● Objectif a
Dites pour chaque affirmation si elle concorde avec l'extrait, en répondant par oui ou par non et en citant mot pour mot les mots décisifs de l'extrait : (i) respirer et marcher peuvent se faire sans que la volonté y contribue ; (ii) les esprits sont excités par le froid du cerveau ; (iii) le mouvement d'une montre vient de la force de son ressort et de la figure de ses roues.
──────── Extrait ────────
Art. 16. Comment tous les membres peuvent être mus par les objets des
sens et par les esprits sans l'aide de l'âme.

Enfin, il faut remarquer que la machine de notre corps est tellement composée que tous les changements qui arrivent au mouvement des esprits peuvent faire qu'ils ouvrent quelques pores du cerveau plus que les autres, et réciproquement que, lorsque quelqu'un de ces pores est tant soit peu plus ou moins ouvert que de coutume par l'action des nerfs qui servent au sens, cela change quelque chose au mouvement des esprits, et fait qu'ils sont conduits dans les muscles qui servent à mouvoir le corps en la façon qu'il est ordinairement mu à l'occasion d'une telle action; en sorte que tous les mouvements que nous faisons sans que notre volonté y contribue (comme il arrive souvent que nous respirons, que nous marchons, que nous

mangeons, et enfin que nous faisons toutes les actions qui nous sont communes avec les bêtes) ne dépendent que de la conformation de nos membres et du cours que les esprits excités par la chaleur du cœur suivent naturellement dans le cerveau, dans les nerfs et dans les muscles, en même façon que le mouvement d'une montre est produit par la seule force de son ressort et la figure de ses roues.
──────── Entrées fournies ────────
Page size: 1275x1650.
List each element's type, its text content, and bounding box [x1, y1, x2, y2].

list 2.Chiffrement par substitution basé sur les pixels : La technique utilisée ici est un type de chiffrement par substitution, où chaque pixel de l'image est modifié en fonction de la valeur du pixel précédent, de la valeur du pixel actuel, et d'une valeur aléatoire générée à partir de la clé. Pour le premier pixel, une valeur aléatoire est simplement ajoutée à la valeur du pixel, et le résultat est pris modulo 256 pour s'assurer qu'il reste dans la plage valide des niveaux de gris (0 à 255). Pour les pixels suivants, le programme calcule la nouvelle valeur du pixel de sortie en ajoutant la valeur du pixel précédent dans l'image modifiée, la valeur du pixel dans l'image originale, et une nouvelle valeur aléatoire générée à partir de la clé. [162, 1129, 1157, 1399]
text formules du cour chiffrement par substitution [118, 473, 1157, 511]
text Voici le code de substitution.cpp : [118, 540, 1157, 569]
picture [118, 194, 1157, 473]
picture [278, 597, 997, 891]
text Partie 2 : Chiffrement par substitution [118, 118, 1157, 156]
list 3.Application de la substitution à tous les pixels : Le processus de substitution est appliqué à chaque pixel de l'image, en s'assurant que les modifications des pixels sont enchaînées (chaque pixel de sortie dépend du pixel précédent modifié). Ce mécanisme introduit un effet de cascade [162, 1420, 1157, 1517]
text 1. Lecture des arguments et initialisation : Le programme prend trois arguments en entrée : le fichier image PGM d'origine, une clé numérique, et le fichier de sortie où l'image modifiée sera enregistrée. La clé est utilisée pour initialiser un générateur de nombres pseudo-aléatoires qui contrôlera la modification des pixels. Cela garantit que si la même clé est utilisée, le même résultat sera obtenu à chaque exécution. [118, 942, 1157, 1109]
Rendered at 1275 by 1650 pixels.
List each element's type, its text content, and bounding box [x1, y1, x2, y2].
────────
● Objectif b
Filtrez les entrées en recopiant chaque ligne qui contient la chaîne « text ». La casse doit être respectée.

● Solution rédigée a
(i) Oui : « comme il arrive souvent que nous respirons, que nous marchons »
(ii) Non : « les esprits excités par la chaleur du cœur »
(iii) Oui : « le mouvement d'une montre est produit par la seule force de son ressort et la figure de ses roues »

● Solution rédigée b
List each element's type, its text content, and bounding box [x1, y1, x2, y2].
text formules du cour chiffrement par substitution [118, 473, 1157, 511]
text Voici le code de substitution.cpp : [118, 540, 1157, 569]
text Partie 2 : Chiffrement par substitution [118, 118, 1157, 156]
text 1. Lecture des arguments et initialisation : Le programme prend trois arguments en entrée : le fichier image PGM d'origine, une clé numérique, et le fichier de sortie où l'image modifiée sera enregistrée. La clé est utilisée pour initialiser un générateur de nombres pseudo-aléatoires qui contrôlera la modification des pixels. Cela garantit que si la même clé est utilisée, le même résultat sera obtenu à chaque exécution. [118, 942, 1157, 1109]
List each element's type, its text content, and bounding box [x1, y1, x2, y2].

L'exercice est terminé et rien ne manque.